» **WHAT TO PRODUCE**
The answer should match the records character for character.

» **DATA SHOWN**
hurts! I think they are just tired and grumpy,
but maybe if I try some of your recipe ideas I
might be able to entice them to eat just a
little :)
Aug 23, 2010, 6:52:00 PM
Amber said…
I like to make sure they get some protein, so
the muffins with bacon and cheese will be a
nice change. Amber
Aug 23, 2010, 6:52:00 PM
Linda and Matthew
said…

» **TASK OUTPUT**
hurts! I think they are just tired and grumpy,
but maybe if I try some of your recipe ideas I
might be able to entice them to eat just a
little :)
Aug 23, 2010, 6:52:00 PM
Amber said…
I like to make sure they get some protein, so
the muffins with bacon and cheese will be a
nice change. Amber
Aug 23, 2010, 6:52:00 PM
Linda and Matthew
said…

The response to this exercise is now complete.